## Request
Where a line in the listing below holds "için", add it to the tally, and reply with that tally alone.
--------
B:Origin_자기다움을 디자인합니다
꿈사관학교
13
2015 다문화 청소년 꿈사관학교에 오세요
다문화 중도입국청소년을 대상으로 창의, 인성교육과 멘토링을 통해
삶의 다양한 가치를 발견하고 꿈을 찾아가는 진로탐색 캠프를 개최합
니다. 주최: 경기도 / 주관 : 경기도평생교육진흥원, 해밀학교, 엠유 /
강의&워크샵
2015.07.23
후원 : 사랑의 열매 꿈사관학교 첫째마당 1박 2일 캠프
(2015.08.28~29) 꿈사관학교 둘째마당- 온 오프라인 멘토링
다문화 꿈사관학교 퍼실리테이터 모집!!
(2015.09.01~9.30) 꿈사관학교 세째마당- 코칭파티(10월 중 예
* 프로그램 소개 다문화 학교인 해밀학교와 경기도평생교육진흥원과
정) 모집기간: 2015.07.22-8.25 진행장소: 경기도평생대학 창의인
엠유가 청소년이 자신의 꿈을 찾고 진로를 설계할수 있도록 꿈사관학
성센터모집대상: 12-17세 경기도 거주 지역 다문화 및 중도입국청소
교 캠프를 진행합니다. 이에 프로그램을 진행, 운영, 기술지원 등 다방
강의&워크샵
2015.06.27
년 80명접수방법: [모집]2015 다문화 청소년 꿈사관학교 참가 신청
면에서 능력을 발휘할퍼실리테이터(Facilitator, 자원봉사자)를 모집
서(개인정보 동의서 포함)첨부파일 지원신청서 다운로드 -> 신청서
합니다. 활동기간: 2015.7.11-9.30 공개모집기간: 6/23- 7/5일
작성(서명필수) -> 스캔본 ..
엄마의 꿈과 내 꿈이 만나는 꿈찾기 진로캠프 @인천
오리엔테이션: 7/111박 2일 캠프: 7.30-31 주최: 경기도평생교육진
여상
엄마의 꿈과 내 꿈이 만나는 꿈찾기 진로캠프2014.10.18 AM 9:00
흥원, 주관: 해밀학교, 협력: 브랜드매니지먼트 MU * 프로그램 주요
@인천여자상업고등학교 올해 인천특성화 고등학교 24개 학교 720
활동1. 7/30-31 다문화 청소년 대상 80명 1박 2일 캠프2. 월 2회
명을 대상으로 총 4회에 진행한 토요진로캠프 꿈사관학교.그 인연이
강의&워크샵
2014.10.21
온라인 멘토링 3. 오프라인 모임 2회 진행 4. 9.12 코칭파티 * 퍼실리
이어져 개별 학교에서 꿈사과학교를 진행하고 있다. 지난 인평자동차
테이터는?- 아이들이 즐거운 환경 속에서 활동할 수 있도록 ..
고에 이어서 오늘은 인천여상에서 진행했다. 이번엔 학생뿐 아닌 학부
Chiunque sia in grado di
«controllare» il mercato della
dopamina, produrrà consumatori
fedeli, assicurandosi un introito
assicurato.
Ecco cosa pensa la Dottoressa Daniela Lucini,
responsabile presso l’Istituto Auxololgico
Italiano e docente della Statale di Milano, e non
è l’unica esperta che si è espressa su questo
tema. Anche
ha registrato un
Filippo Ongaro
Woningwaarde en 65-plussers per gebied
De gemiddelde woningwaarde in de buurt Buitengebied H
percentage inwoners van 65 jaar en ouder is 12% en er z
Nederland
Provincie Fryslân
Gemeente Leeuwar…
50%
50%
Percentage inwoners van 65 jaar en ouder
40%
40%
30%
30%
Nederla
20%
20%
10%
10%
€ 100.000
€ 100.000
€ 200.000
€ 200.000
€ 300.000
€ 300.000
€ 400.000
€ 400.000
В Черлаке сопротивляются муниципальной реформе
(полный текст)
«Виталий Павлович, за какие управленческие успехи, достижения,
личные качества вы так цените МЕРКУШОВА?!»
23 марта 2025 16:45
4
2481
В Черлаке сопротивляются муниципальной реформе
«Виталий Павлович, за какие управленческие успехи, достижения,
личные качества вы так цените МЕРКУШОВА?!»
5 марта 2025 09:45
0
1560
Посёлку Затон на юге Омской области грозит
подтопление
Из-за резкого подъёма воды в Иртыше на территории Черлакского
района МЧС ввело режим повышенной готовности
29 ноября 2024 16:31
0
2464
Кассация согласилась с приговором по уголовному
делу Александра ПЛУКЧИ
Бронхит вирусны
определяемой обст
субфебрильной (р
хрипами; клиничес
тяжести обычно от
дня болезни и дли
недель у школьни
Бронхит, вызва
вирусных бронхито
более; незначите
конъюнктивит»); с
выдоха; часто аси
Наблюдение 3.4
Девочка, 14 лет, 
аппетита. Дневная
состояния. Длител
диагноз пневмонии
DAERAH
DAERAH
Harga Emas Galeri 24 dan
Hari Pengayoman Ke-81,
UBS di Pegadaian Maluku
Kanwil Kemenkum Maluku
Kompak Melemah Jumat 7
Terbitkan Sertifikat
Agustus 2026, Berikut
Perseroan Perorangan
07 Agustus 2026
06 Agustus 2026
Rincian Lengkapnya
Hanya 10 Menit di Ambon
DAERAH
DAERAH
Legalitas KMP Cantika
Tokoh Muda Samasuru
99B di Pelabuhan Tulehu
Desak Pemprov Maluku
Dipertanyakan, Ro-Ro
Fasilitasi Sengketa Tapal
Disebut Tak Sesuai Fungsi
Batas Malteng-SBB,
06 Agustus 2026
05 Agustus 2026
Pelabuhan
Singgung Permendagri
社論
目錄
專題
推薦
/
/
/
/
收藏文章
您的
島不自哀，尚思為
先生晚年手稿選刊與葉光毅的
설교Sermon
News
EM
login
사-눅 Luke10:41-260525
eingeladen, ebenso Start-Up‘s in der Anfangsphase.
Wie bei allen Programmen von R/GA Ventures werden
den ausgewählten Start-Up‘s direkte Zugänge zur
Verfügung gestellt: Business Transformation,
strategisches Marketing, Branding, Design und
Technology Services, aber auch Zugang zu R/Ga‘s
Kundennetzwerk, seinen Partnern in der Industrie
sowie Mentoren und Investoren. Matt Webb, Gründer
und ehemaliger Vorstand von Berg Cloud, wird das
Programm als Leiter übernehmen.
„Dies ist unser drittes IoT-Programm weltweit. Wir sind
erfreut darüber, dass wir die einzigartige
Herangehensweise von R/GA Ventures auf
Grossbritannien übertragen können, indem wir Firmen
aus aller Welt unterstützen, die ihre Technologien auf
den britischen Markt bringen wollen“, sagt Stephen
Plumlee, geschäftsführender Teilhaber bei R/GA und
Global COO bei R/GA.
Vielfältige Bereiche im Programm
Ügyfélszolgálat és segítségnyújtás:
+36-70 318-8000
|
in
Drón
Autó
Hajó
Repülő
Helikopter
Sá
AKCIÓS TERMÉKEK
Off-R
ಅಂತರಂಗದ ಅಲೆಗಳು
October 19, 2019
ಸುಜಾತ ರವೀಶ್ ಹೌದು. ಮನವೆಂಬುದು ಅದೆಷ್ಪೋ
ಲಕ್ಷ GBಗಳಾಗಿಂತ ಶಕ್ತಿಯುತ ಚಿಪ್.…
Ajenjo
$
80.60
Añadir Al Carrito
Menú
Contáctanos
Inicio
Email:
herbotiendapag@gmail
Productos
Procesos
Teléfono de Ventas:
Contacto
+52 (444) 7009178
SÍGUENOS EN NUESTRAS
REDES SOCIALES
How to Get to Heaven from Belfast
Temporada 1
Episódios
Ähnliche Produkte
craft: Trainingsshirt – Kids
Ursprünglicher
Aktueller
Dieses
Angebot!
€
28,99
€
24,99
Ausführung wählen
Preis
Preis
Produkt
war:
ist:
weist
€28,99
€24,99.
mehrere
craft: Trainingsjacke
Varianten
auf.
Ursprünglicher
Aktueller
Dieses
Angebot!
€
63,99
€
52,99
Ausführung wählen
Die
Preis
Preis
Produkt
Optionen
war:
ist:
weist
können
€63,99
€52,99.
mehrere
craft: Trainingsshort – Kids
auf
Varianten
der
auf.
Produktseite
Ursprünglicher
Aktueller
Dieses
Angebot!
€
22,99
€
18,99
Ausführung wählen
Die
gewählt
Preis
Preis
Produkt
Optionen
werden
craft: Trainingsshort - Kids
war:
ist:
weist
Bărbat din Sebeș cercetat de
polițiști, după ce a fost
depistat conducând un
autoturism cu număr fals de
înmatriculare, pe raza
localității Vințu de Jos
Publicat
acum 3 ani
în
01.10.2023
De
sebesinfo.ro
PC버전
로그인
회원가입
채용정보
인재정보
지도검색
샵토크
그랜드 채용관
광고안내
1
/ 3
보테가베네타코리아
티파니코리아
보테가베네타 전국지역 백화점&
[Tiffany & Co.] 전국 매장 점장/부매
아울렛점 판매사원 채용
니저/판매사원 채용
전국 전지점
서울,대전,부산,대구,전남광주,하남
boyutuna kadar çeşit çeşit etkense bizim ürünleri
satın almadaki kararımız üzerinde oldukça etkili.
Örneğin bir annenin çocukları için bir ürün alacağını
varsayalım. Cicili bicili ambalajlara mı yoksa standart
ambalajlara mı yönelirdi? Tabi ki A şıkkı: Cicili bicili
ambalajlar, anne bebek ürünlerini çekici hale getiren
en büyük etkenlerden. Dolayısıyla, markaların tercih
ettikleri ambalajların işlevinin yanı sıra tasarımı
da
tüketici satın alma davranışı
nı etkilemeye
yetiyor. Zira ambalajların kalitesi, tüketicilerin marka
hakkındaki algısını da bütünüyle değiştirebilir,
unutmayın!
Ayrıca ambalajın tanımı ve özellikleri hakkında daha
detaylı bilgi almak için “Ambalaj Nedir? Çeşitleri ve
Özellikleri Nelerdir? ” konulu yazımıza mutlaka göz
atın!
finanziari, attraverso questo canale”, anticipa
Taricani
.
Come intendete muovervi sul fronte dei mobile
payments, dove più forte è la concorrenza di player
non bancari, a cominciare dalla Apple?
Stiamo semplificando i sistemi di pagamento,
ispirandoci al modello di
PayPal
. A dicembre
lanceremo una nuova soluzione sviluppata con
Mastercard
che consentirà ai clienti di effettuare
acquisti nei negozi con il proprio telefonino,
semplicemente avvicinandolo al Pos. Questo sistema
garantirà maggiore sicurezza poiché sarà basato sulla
--------
## Your response
2